警告: 3ds Max では、Combustion でサポートされないいくつかのファイル形式がサポートされます。 Combustion でも使用する場合は、要素を EPS ファイルとしてレンダリングしないでください。この形式でレンダリングすると、CWS ファイルが保存されません。サポートされるファイル形式の詳細については、Combustion のドキュメントを参照してください。
使用可能
オンの場合、レンダリングする要素が含まれる CWS (Combustion ワークスペース)ファイルを作成します。

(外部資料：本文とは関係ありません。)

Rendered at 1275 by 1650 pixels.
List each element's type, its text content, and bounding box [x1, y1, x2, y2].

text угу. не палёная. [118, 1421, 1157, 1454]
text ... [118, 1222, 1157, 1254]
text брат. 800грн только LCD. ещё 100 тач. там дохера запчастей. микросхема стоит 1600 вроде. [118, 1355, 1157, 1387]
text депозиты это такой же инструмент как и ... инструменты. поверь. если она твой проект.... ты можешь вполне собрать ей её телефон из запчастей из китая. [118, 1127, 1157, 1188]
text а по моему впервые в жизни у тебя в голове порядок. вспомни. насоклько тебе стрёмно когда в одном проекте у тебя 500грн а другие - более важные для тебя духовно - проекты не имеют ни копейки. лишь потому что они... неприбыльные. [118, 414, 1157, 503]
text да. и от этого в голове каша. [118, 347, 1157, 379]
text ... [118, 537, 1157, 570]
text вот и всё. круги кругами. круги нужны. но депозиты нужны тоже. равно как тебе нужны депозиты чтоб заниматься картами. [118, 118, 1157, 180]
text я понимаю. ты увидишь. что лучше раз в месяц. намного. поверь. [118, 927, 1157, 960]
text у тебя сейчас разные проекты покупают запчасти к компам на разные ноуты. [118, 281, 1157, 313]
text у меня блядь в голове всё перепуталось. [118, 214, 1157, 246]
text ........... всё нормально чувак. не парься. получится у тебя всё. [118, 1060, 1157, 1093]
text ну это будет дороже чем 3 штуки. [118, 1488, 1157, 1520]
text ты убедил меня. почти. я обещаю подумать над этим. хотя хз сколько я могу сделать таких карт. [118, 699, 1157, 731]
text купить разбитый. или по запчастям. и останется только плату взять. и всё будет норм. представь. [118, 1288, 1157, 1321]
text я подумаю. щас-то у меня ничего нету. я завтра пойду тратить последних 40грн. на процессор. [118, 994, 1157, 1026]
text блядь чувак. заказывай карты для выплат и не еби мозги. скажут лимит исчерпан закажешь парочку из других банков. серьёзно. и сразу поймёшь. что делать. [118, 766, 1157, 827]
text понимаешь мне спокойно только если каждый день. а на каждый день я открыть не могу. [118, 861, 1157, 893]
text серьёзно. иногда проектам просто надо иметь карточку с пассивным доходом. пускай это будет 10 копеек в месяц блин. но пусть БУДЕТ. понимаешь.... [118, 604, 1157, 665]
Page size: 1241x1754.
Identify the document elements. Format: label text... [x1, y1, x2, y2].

このファイルは Combustion アプリケーションで使用でき、Combustion マップの Combustion ワークスペースで使用できます。
参照
テキスト ボックスに CWS ファイルのパスとファイル名を入力できます。または、([参照](Browse))ボタンをクリックすると、[combustion へ保存](Save To Combustion)ダイアログ ボックスが開きます。このダイアログ ボックスでは、CWS ファイルのフォルダとファイル名を選択できます。
Combustion ワークスペースをすぐに作成
クリックすると、Combustion ワークスペース(CWS ファイル)が作成されます。このボタンを使うと、レンダリングなしで Combustion ワークスペースを作成できます。
注: このファイルを作成するには、レンダリング要素を 1 つ以上追加して、[共通設定](Common)パネルで[レンダリング出力](Render Output)を AVI、RPF、CIN、JPG、PNG、MOV、RGB、RLA、TGA、TIF、EXR のいずれかに設定する必要があります。